Mixed and produced by Dan Garcia, whose talent for creating a palpable, deeply present warmth should now be considered peerless, highlights include “Almost Summer Days,” a tender brittle ballad of regret and aching wisdom, the darkly lovely “Molecules in Bloom” whose glistening night-dew vibe walks an atmospheric tightrope between sultry and sad, “Bobby” with its lovingly knowing winks at classic teenage studio pop – the sneakily vague Spectoresque drum strikes, that lush chorded finish – and “So Many Ways to Die” that suggests a Mary Gauthier track that’s been given a lurking noir makeover, Rose’s vocal so immersed in character it could rightly be referred to as method actor singing.
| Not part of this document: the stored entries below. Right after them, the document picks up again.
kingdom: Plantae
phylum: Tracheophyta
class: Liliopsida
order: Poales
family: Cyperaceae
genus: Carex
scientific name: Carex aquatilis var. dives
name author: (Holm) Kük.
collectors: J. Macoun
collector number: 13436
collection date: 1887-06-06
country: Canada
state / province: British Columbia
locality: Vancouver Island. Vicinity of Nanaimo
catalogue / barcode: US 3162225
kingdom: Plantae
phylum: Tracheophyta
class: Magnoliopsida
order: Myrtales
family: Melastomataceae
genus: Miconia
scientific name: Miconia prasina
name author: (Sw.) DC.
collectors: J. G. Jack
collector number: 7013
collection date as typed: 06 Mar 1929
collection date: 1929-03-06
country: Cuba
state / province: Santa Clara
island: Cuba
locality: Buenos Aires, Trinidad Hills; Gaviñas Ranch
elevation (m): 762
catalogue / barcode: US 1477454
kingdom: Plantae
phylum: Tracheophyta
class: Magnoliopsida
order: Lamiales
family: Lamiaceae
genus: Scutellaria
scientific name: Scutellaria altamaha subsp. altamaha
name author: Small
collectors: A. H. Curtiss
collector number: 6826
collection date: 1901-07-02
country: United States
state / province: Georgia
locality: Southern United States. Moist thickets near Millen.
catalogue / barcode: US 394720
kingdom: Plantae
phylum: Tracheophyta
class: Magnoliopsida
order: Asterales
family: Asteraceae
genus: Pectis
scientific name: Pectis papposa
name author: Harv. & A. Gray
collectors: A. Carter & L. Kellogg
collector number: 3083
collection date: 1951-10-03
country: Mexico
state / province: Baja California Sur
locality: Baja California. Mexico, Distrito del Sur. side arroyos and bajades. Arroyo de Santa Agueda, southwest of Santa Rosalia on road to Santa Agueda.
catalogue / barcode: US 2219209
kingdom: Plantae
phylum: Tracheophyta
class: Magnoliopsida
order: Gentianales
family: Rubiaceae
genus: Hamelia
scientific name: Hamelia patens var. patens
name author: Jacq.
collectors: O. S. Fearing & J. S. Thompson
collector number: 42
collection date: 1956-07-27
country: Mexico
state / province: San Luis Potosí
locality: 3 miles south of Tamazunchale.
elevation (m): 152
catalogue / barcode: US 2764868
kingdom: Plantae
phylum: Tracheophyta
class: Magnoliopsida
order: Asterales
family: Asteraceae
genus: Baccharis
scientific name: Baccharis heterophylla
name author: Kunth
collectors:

But the most seductive may well be “Whole Lotta Lows,” where, in the purring rumble of its bass-fronted groove and the easy gleam of guitar that accompanies it, echoes of Rumours swirl and pulse and hypnotise.

A bit ago, taking a break in the midst of writing this, I muttered to myself while removing headphones ‘This is really good. As usual.’ A little too succinct, of course, to count as a thumbnail review but no less true regardless. By this point it’s not certain that future albums from Arrica Rose & the …’s – and please, say “Dot Dot Dots” – even need a review. Just, y’know, buy them.